Via de regra os informantes se declararam com não- racistas.

Em princípio nenhum se considera racista nem tem antagonismo com o

branco em geral. O branco qualificado como racista é o alvo do

ataque. O branco não-racista entra no meio negro, gosta do gosto

dos negros, da música, se identifica culturalmente com eles. Quem

não gosta dessas características "não é dos nossos", "fica fora".

A ideologia racista é negada então também pelo negro, embora

a valorização dos aspectos que manipulam para auto-identificarem-

289
se constitua a exigência para incorporar um branco ao seu meio. Os

mecanismos endógenos de auto-atribuição constituem os limites que

são impostos ao relacionamento mais estreito com o grupo negro.

Ser racista é o atributo do branco que marca de modo radical

a oposição a ele.

A elaboração dessas oposições é bastante conflituada. A

experiência afetiva individual com brancos gera grandes

dificuldades na construção de uma linha de conduta auto-segregada.

Daí serem os brancos subdivididos através daquele critério.

Com ele são resolvidas questões como a presença branca na

família, entre os ancestrais, além de abrir um espaço para

incorporação de brancos no circuito de amigos, o que no meio negro

de classe média é praticamente impossível de evitar. É também o

meio que promove a flexibilidade das fronteiras raciais no limite

exigido para pressionar as barreiras de classe com vistas à

ascensão social.

290
CONCLUSÃO

Em vista dos dados analisados, percebemos que a família,

enquanto construção ideológica, possui conteúdos distintos para os

indivíduos no grupo pesquisado. Com isso, o modelo conjugal-

nuclear não corresponde a suas práticas e representações. Estas

são elaboradas pelos indivíduos como atributo de identidade étnica

e como peculiaridade do núcleo familiar específico ao qual se

integram.

Esse segundo aspecto aproxima-se de uma definição da família

como uma entidade construída a partir das suas relações internas

como "uma tradição familiar" que a distinguirá de todas as outras,

brancas ou negras (cultura familiar).

O fato de ser uma família negra altera o resultado dessa

elaboração, pois a tradição familiar abriga a "luta" do negro.

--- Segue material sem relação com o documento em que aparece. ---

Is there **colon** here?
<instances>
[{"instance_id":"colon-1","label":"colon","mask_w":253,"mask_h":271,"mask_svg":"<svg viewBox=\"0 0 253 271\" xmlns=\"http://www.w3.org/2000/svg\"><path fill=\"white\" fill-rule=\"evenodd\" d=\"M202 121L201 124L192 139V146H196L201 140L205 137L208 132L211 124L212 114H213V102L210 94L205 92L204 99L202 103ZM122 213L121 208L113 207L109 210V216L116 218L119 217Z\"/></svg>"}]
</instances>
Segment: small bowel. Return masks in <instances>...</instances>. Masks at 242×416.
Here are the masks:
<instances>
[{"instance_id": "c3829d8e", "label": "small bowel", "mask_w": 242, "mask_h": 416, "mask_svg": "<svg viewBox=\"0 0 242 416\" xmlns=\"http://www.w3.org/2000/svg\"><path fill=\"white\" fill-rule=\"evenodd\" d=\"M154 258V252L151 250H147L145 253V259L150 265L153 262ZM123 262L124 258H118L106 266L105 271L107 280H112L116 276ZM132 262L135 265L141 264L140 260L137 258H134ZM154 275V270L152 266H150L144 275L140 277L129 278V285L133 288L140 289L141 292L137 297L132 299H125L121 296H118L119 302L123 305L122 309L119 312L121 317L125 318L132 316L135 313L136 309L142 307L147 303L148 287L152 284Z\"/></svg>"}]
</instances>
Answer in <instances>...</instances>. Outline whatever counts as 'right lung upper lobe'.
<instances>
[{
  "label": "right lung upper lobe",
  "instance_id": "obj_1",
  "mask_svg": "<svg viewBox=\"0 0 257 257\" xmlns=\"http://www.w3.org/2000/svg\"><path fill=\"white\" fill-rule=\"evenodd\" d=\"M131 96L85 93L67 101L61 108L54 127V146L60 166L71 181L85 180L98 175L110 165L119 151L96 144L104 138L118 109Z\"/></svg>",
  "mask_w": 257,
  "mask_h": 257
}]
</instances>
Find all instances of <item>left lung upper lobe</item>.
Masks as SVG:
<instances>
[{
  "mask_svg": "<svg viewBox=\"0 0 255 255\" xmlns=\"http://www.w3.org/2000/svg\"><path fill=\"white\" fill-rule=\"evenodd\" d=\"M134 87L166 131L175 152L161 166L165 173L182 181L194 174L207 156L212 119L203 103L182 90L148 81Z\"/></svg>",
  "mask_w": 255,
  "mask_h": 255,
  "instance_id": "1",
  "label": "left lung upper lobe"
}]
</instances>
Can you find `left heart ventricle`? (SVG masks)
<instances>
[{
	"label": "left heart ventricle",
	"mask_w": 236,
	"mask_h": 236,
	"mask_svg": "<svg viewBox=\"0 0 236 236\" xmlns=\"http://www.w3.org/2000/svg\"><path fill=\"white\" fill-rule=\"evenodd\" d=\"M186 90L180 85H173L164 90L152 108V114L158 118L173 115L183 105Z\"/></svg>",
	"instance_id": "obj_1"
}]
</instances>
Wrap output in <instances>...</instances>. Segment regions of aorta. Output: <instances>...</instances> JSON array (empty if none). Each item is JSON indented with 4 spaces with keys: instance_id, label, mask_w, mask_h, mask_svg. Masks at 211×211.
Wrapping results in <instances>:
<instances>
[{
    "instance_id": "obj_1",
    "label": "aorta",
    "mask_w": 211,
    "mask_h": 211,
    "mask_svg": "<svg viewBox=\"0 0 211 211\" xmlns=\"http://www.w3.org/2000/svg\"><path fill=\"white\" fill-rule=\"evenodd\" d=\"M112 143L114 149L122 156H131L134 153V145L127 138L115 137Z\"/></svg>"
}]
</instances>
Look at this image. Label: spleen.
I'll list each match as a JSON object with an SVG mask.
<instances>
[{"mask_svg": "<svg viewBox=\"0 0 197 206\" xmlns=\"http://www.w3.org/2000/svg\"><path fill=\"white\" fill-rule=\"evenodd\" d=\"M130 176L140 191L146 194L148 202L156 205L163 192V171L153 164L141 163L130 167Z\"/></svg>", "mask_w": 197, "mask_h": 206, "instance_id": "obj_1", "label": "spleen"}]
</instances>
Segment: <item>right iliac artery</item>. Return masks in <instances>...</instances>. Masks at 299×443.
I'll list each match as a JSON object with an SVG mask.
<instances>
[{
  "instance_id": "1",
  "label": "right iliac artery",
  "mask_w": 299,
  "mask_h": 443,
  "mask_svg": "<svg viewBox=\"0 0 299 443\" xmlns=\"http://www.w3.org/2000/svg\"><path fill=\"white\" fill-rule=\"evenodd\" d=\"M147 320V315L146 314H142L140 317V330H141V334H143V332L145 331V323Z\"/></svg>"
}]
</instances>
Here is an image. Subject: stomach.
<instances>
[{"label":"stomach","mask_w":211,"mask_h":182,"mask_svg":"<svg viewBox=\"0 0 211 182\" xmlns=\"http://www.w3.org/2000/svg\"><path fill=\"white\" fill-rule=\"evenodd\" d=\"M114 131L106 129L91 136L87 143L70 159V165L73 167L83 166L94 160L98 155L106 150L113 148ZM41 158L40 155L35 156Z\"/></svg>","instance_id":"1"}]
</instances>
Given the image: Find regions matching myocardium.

De modo especial a família é "construída" pelo próprio negro.

Ela é construída no plano simbólico e se atualiza plano prático. A

noção de família no grupo deve preencher o vazio de origem que se

expressou nas ausências de ascendentes na geração dos avós (o que

foi a regra no grupo estudado), e reler a base pobre da qual

deriva. A introjeção do modelo de família existente na sociedade é

tomado como referência e como parte do projeto de ascensão.

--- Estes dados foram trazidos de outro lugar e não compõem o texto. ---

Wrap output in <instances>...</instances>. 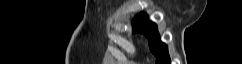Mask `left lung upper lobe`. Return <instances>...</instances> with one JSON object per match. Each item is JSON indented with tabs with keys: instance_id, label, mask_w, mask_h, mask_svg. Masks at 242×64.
<instances>
[{
	"instance_id": "5c2ea615",
	"label": "left lung upper lobe",
	"mask_w": 242,
	"mask_h": 64,
	"mask_svg": "<svg viewBox=\"0 0 242 64\" xmlns=\"http://www.w3.org/2000/svg\"><path fill=\"white\" fill-rule=\"evenodd\" d=\"M133 32L143 33L149 42L151 52L156 56V64H171L168 47L161 42L157 25L148 20L146 13L138 14L132 21Z\"/></svg>"
}]
</instances>
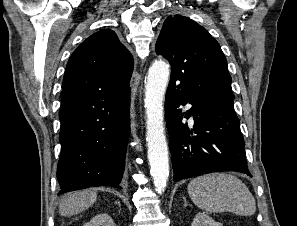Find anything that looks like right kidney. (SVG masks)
Segmentation results:
<instances>
[{
    "instance_id": "right-kidney-1",
    "label": "right kidney",
    "mask_w": 297,
    "mask_h": 226,
    "mask_svg": "<svg viewBox=\"0 0 297 226\" xmlns=\"http://www.w3.org/2000/svg\"><path fill=\"white\" fill-rule=\"evenodd\" d=\"M84 226H115L112 218L108 214H99L94 216L90 222Z\"/></svg>"
}]
</instances>
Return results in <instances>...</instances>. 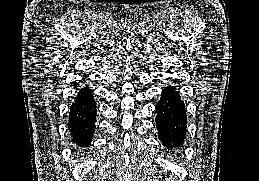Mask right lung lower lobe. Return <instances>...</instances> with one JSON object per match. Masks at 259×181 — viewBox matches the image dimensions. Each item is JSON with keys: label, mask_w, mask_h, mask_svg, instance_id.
<instances>
[{"label": "right lung lower lobe", "mask_w": 259, "mask_h": 181, "mask_svg": "<svg viewBox=\"0 0 259 181\" xmlns=\"http://www.w3.org/2000/svg\"><path fill=\"white\" fill-rule=\"evenodd\" d=\"M92 93L93 89L87 85L80 88L69 113L68 127L73 142L85 147L89 146L95 130L96 102Z\"/></svg>", "instance_id": "obj_1"}]
</instances>
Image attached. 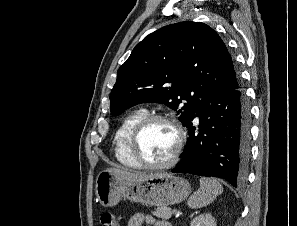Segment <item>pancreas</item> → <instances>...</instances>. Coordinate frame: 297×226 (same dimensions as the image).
Masks as SVG:
<instances>
[{
	"label": "pancreas",
	"mask_w": 297,
	"mask_h": 226,
	"mask_svg": "<svg viewBox=\"0 0 297 226\" xmlns=\"http://www.w3.org/2000/svg\"><path fill=\"white\" fill-rule=\"evenodd\" d=\"M152 214L157 218L168 220L171 218L173 211L168 207H158L152 211Z\"/></svg>",
	"instance_id": "cf45deb5"
}]
</instances>
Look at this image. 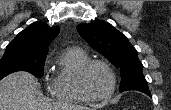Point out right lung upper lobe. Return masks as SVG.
Instances as JSON below:
<instances>
[{"instance_id":"1","label":"right lung upper lobe","mask_w":171,"mask_h":110,"mask_svg":"<svg viewBox=\"0 0 171 110\" xmlns=\"http://www.w3.org/2000/svg\"><path fill=\"white\" fill-rule=\"evenodd\" d=\"M59 31L57 26L49 27L44 22H35L20 32L7 48H16L27 54L47 55L48 46Z\"/></svg>"}]
</instances>
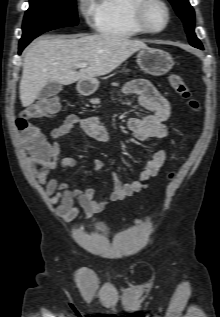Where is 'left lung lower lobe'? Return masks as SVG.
<instances>
[{
  "label": "left lung lower lobe",
  "instance_id": "0a47b994",
  "mask_svg": "<svg viewBox=\"0 0 220 317\" xmlns=\"http://www.w3.org/2000/svg\"><path fill=\"white\" fill-rule=\"evenodd\" d=\"M196 48L203 49L202 47H196Z\"/></svg>",
  "mask_w": 220,
  "mask_h": 317
}]
</instances>
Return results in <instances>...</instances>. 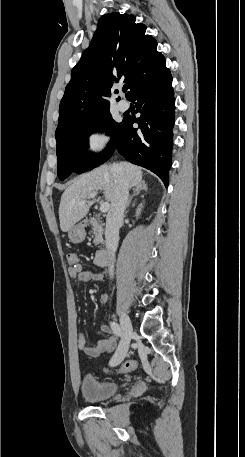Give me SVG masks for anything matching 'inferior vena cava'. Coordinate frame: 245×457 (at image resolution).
Segmentation results:
<instances>
[{"instance_id": "1", "label": "inferior vena cava", "mask_w": 245, "mask_h": 457, "mask_svg": "<svg viewBox=\"0 0 245 457\" xmlns=\"http://www.w3.org/2000/svg\"><path fill=\"white\" fill-rule=\"evenodd\" d=\"M112 174L115 182L114 198L106 216L105 243L106 249L111 257L109 265L110 277H113L114 255L119 243V229L123 222L129 196V182L121 166H112Z\"/></svg>"}]
</instances>
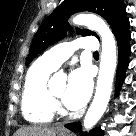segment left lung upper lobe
I'll use <instances>...</instances> for the list:
<instances>
[{
  "label": "left lung upper lobe",
  "mask_w": 136,
  "mask_h": 136,
  "mask_svg": "<svg viewBox=\"0 0 136 136\" xmlns=\"http://www.w3.org/2000/svg\"><path fill=\"white\" fill-rule=\"evenodd\" d=\"M80 11H91L102 16L110 24L113 32L126 18L123 0H65L40 25L33 39L26 65L49 45L64 38L68 29L72 31L67 19L70 15ZM78 32L83 36L94 35L99 38L87 29H78Z\"/></svg>",
  "instance_id": "1"
}]
</instances>
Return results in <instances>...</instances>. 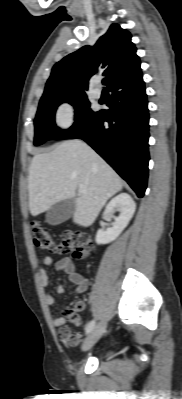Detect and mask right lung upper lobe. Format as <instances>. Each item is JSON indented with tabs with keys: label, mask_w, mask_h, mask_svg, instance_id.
I'll list each match as a JSON object with an SVG mask.
<instances>
[{
	"label": "right lung upper lobe",
	"mask_w": 182,
	"mask_h": 399,
	"mask_svg": "<svg viewBox=\"0 0 182 399\" xmlns=\"http://www.w3.org/2000/svg\"><path fill=\"white\" fill-rule=\"evenodd\" d=\"M103 69L108 87L141 73L131 34L112 24L93 47L84 46L56 63L41 100L64 95H86L89 78Z\"/></svg>",
	"instance_id": "cb5924a9"
}]
</instances>
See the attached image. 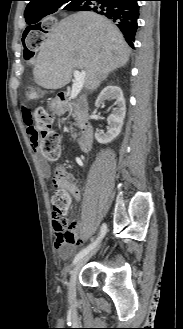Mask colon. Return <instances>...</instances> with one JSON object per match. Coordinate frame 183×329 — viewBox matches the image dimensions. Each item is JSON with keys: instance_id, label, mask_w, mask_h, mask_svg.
Instances as JSON below:
<instances>
[{"instance_id": "obj_1", "label": "colon", "mask_w": 183, "mask_h": 329, "mask_svg": "<svg viewBox=\"0 0 183 329\" xmlns=\"http://www.w3.org/2000/svg\"><path fill=\"white\" fill-rule=\"evenodd\" d=\"M60 14H49L48 19H38V25H26V31H20V44L26 62H32L39 49H43V40L48 38V32H52L55 21L61 20ZM31 139L38 146L41 155L48 162H55L60 155V139L58 133L51 128L52 118L43 108H37L30 115L29 121ZM56 172L55 177L59 175ZM54 177V178H55ZM52 192L53 215L57 217L62 226L71 233L73 238V225L66 219L71 206L70 190L61 182L53 181Z\"/></svg>"}]
</instances>
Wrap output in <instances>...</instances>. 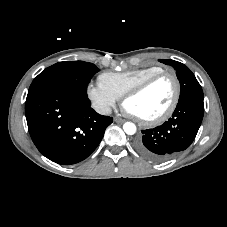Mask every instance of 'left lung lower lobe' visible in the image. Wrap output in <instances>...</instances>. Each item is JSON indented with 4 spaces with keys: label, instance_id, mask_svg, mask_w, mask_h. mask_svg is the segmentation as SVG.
I'll use <instances>...</instances> for the list:
<instances>
[{
    "label": "left lung lower lobe",
    "instance_id": "1",
    "mask_svg": "<svg viewBox=\"0 0 227 227\" xmlns=\"http://www.w3.org/2000/svg\"><path fill=\"white\" fill-rule=\"evenodd\" d=\"M201 96H189L180 101L172 117L152 129L142 130L135 142L139 154L152 161H164L188 148L196 137L204 114Z\"/></svg>",
    "mask_w": 227,
    "mask_h": 227
}]
</instances>
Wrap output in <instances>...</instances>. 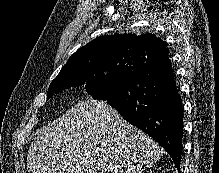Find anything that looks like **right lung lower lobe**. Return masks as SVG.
Segmentation results:
<instances>
[{
  "instance_id": "1",
  "label": "right lung lower lobe",
  "mask_w": 219,
  "mask_h": 173,
  "mask_svg": "<svg viewBox=\"0 0 219 173\" xmlns=\"http://www.w3.org/2000/svg\"><path fill=\"white\" fill-rule=\"evenodd\" d=\"M105 101L158 142L180 170L184 117L170 60L139 64L122 77Z\"/></svg>"
}]
</instances>
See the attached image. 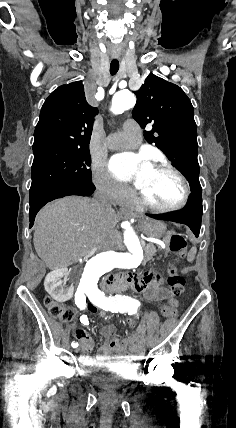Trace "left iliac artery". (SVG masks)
<instances>
[{
	"instance_id": "1",
	"label": "left iliac artery",
	"mask_w": 236,
	"mask_h": 428,
	"mask_svg": "<svg viewBox=\"0 0 236 428\" xmlns=\"http://www.w3.org/2000/svg\"><path fill=\"white\" fill-rule=\"evenodd\" d=\"M86 295L89 300L96 306L100 307L105 311H111L112 313L129 312L137 309L140 306V302L128 296L115 295L113 297H105L104 292L101 291H86Z\"/></svg>"
}]
</instances>
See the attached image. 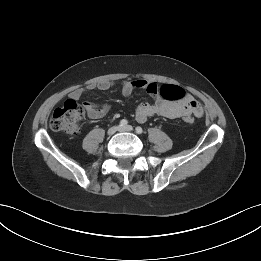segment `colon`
Returning a JSON list of instances; mask_svg holds the SVG:
<instances>
[{"mask_svg":"<svg viewBox=\"0 0 261 261\" xmlns=\"http://www.w3.org/2000/svg\"><path fill=\"white\" fill-rule=\"evenodd\" d=\"M161 95L168 101H181L185 97V91L175 85H164L161 87ZM83 108L74 100H67L63 106L54 110L50 127L54 131H61L66 134L76 135L80 130V121L83 118ZM184 121L193 122L192 115H186Z\"/></svg>","mask_w":261,"mask_h":261,"instance_id":"colon-1","label":"colon"}]
</instances>
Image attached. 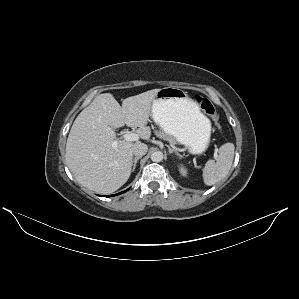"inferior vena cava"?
<instances>
[{
  "label": "inferior vena cava",
  "instance_id": "obj_1",
  "mask_svg": "<svg viewBox=\"0 0 299 299\" xmlns=\"http://www.w3.org/2000/svg\"><path fill=\"white\" fill-rule=\"evenodd\" d=\"M147 151H148V146L144 143L137 144L133 148V154L135 156H143L147 153Z\"/></svg>",
  "mask_w": 299,
  "mask_h": 299
}]
</instances>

Entretanto a sua realização prática, sua concretização não funda a

"família negra". Esta é construída por oposição ao estereótipo

atribuído ao negro, pelo confronto deste com uma identidade

endogenamente elaborada.

291
Se Dauster apontou em seu trabalho (Dauster, 1992) "sangue" e

"amor" como metáforas instituintes da família, o nosso campo

apontou "garra, trabalho" e "honestidade" fundando os laços que

vinculam parentes numa rede convivência e solidariedade,

revestindo o elo de consangüinidade e afeto. Essas categorias

atuam como critérios de seletividade que orientam os expurgos que

as famílias realizam na formulação de um circuito familiar, o qual

pode extrapolar os limites da unidade doméstica.

A "casa" é uma metáfora do conjunto ligado por "ter se criado

junto". Quem se "criou junto" é "de casa" mas só será da família

se for parente consangüíneo, caso contrário será, segundo o caso,

"adotado" como parte da família, será "dos nossos" mas sem a ela

pertencer.

Nossa hipótese explicativa para a eleição das categorias

"luta" (batalha), "garra" (fé), "trabalho", aponta então para duas

ordens de fenômenos.

O primeiro deles é o fato do grupo analisado estar em

ascensão e ter como referencial os processos vividos e elaborados

nesse percurso. O segundo remete à ideologia que preside a

construção do estereótipo do negro que o definiu como oposto ao

trabalho e associado ao desregramento e à passividade.

O grupo de negros das classes médias que estudamos afirma sua

identidade nos valores que respaldaram ideologicamente a sua

ascensão.

A família que daí resulta é representada através dos mesmos

fatores que fundaram a superação da pobreza.

Essas categorias, tal como aparecem nas histórias de vida,

articularam, no passado familiar, redes de reciprocidade tanto com

parentes como com o grupo branco de posição social superior.

292
Nesse circuito, a "garra", a "honestidade" e o "trabalho" se

expressam num veículo que comunica dignidade e respeitabilidade: o

"valor". Ter "valor" é ser trabalhador, honesto e lutador. Esse

atributo articula a família, através de um de seus membros - em

geral a mulher-mãe - à rede de solidariedade seletiva dos parentes

e às relações com o grupo branco de posição superior.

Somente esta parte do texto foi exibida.